> _Your instructions_:
Look through the data and write out every line with the word "coronary" in it.

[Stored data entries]

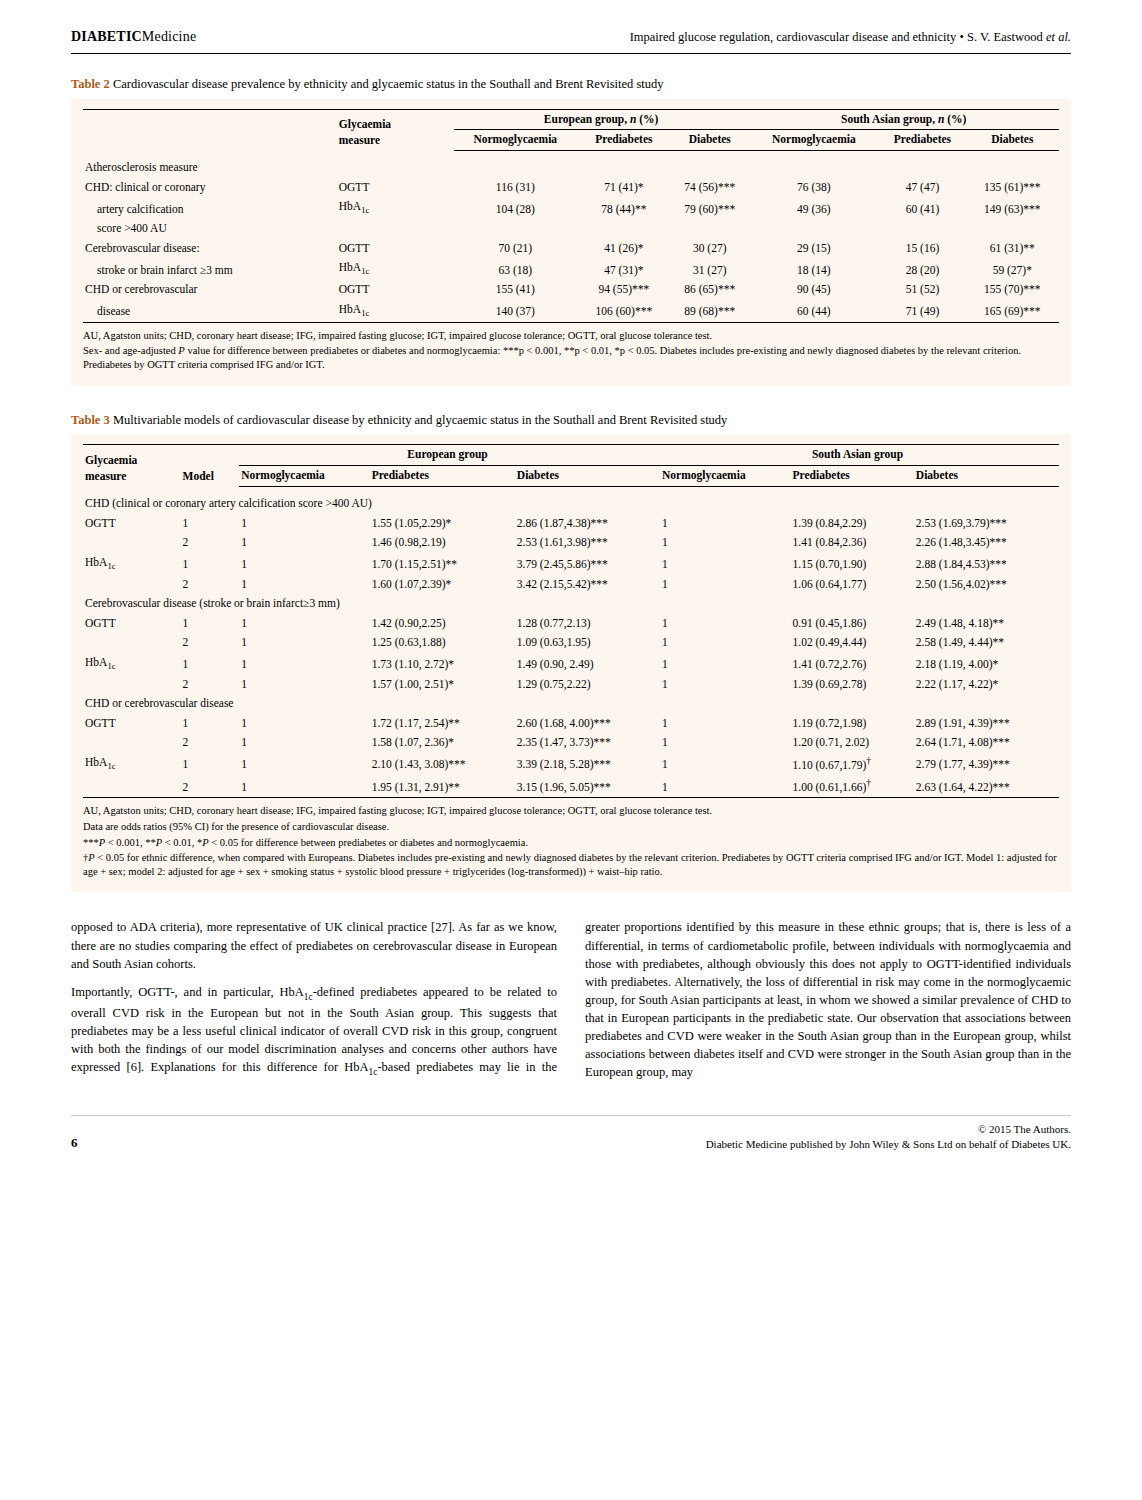DIABETIC Medicine
Impaired glucose regulation, cardiovascular disease and ethnicity • S. V. Eastwood et al.
Table 2 Cardiovascular disease prevalence by ethnicity and glycaemic status in the Southall and Brent Revisited study
| | Glycaemia measure | European group, n (%) | South Asian group, n (%) |
| --- | --- | --- | --- |
| Normoglycaemia | Prediabetes | Diabetes | Normoglycaemia | Prediabetes | Diabetes |
| Atherosclerosis measure | | | | | | | |
| CHD: clinical or coronary | OGTT | 116 (31) | 71 (41)* | 74 (56)*** | 76 (38) | 47 (47) | 135 (61)*** |
| artery calcification | HbA 1c | 104 (28) | 78 (44)** | 79 (60)*** | 49 (36) | 60 (41) | 149 (63)*** |
| score >400 AU | | | | | | | |
| Cerebrovascular disease: | OGTT | 70 (21) | 41 (26)* | 30 (27) | 29 (15) | 15 (16) | 61 (31)** |
| stroke or brain infarct ≥3 mm | HbA 1c | 63 (18) | 47 (31)* | 31 (27) | 18 (14) | 28 (20) | 59 (27)* |
| CHD or cerebrovascular | OGTT | 155 (41) | 94 (55)*** | 86 (65)*** | 90 (45) | 51 (52) | 155 (70)*** |
| disease | HbA 1c | 140 (37) | 106 (60)*** | 89 (68)*** | 60 (44) | 71 (49) | 165 (69)*** |
AU, Agatston units; CHD, coronary heart disease; IFG, impaired fasting glucose; IGT, impaired glucose tolerance; OGTT, oral glucose tolerance test.
Sex- and age-adjusted P value for difference between prediabetes or diabetes and normoglycaemia: ***p < 0.001, **p < 0.01, *p < 0.05. Diabetes includes pre-existing and newly diagnosed diabetes by the relevant criterion. Prediabetes by OGTT criteria comprised IFG and/or IGT.
Table 3 Multivariable models of cardiovascular disease by ethnicity and glycaemic status in the Southall and Brent Revisited study
| Glycaemia measure | Model | European group | South Asian group |
| --- | --- | --- | --- |
| Normoglycaemia | Prediabetes | Diabetes | Normoglycaemia | Prediabetes | Diabetes |
| CHD (clinical or coronary artery calcification score >400 AU) |
| OGTT | 1 | 1 | 1.55 (1.05,2.29)* | 2.86 (1.87,4.38)*** | 1 | 1.39 (0.84,2.29) | 2.53 (1.69,3.79)*** |
| | 2 | 1 | 1.46 (0.98,2.19) | 2.53 (1.61,3.98)*** | 1 | 1.41 (0.84,2.36) | 2.26 (1.48,3.45)*** |
| HbA 1c | 1 | 1 | 1.70 (1.15,2.51)** | 3.79 (2.45,5.86)*** | 1 | 1.15 (0.70,1.90) | 2.88 (1.84,4.53)*** |
| | 2 | 1 | 1.60 (1.07,2.39)* | 3.42 (2.15,5.42)*** | 1 | 1.06 (0.64,1.77) | 2.50 (1.56,4.02)*** |
| Cerebrovascular disease (stroke or brain infarct≥3 mm) |
| OGTT | 1 | 1 | 1.42 (0.90,2.25) | 1.28 (0.77,2.13) | 1 | 0.91 (0.45,1.86) | 2.49 (1.48, 4.18)** |
| | 2 | 1 | 1.25 (0.63,1.88) | 1.09 (0.63,1.95) | 1 | 1.02 (0.49,4.44) | 2.58 (1.49, 4.44)** |
| HbA 1c | 1 | 1 | 1.73 (1.10, 2.72)* | 1.49 (0.90, 2.49) | 1 | 1.41 (0.72,2.76) | 2.18 (1.19, 4.00)* |
| | 2 | 1 | 1.57 (1.00, 2.51)* | 1.29 (0.75,2.22) | 1 | 1.39 (0.69,2.78) | 2.22 (1.17, 4.22)* |
| CHD or cerebrovascular disease |
| OGTT | 1 | 1 | 1.72 (1.17, 2.54)** | 2.60 (1.68, 4.00)*** | 1 | 1.19 (0.72,1.98) | 2.89 (1.91, 4.39)*** |
| | 2 | 1 | 1.58 (1.07, 2.36)* | 2.35 (1.47, 3.73)*** | 1 | 1.20 (0.71, 2.02) | 2.64 (1.71, 4.08)*** |
| HbA 1c | 1 | 1 | 2.10 (1.43, 3.08)*** | 3.39 (2.18, 5.28)*** | 1 | 1.10 (0.67,1.79) † | 2.79 (1.77, 4.39)*** |
| | 2 | 1 | 1.95 (1.31, 2.91)** | 3.15 (1.96, 5.05)*** | 1 | 1.00 (0.61,1.66) † | 2.63 (1.64, 4.22)*** |
AU, Agatston units; CHD, coronary heart disease; IFG, impaired fasting glucose; IGT, impaired glucose tolerance; OGTT, oral glucose tolerance test.
Data are odds ratios (95% CI) for the presence of cardiovascular disease.
***P < 0.001, **P < 0.01, *P < 0.05 for difference between prediabetes or diabetes and normoglycaemia.
†P < 0.05 for ethnic difference, when compared with Europeans. Diabetes includes pre-existing and newly diagnosed diabetes by the relevant criterion. Prediabetes by OGTT criteria comprised IFG and/or IGT. Model 1: adjusted for age + sex; model 2: adjusted for age + sex + smoking status + systolic blood pressure + triglycerides (log-transformed)) + waist–hip ratio.
opposed to ADA criteria), more representative of UK clinical practice [27]. As far as we know, there are no studies comparing the effect of prediabetes on cerebrovascular disease in European and South Asian cohorts.
Importantly, OGTT-, and in particular, HbA1c-defined prediabetes appeared to be related to overall CVD risk in the European but not in the South Asian group. This suggests that prediabetes may be a less useful clinical indicator of overall CVD risk in this group, congruent with both the findings of our model discrimination analyses and concerns other authors have expressed [6]. Explanations for this difference for HbA1c-based prediabetes may lie in the greater proportions identified by this measure in these ethnic groups; that is, there is less of a differential, in terms of cardiometabolic profile, between individuals with normoglycaemia and those with prediabetes, although obviously this does not apply to OGTT-identified individuals with prediabetes. Alternatively, the loss of differential in risk may come in the normoglycaemic group, for South Asian participants at least, in whom we showed a similar prevalence of CHD to that in European participants in the prediabetic state. Our observation that associations between prediabetes and CVD were weaker in the South Asian group than in the European group, whilst associations between diabetes itself and CVD were stronger in the South Asian group than in the European group, may
6
© 2015 The Authors.
Diabetic Medicine published by John Wiley & Sons Ltd on behalf of Diabetes UK.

> _Exercise output_:
| CHD: clinical or coronary | OGTT | 116 (31) | 71 (41)* | 74 (56)*** | 76 (38) | 47 (47) | 135 (61)*** |
AU, Agatston units; CHD, coronary heart disease; IFG, impaired fasting glucose; IGT, impaired glucose tolerance; OGTT, oral glucose tolerance test.
| CHD (clinical or coronary artery calcification score >400 AU) |
AU, Agatston units; CHD, coronary heart disease; IFG, impaired fasting glucose; IGT, impaired glucose tolerance; OGTT, oral glucose tolerance test.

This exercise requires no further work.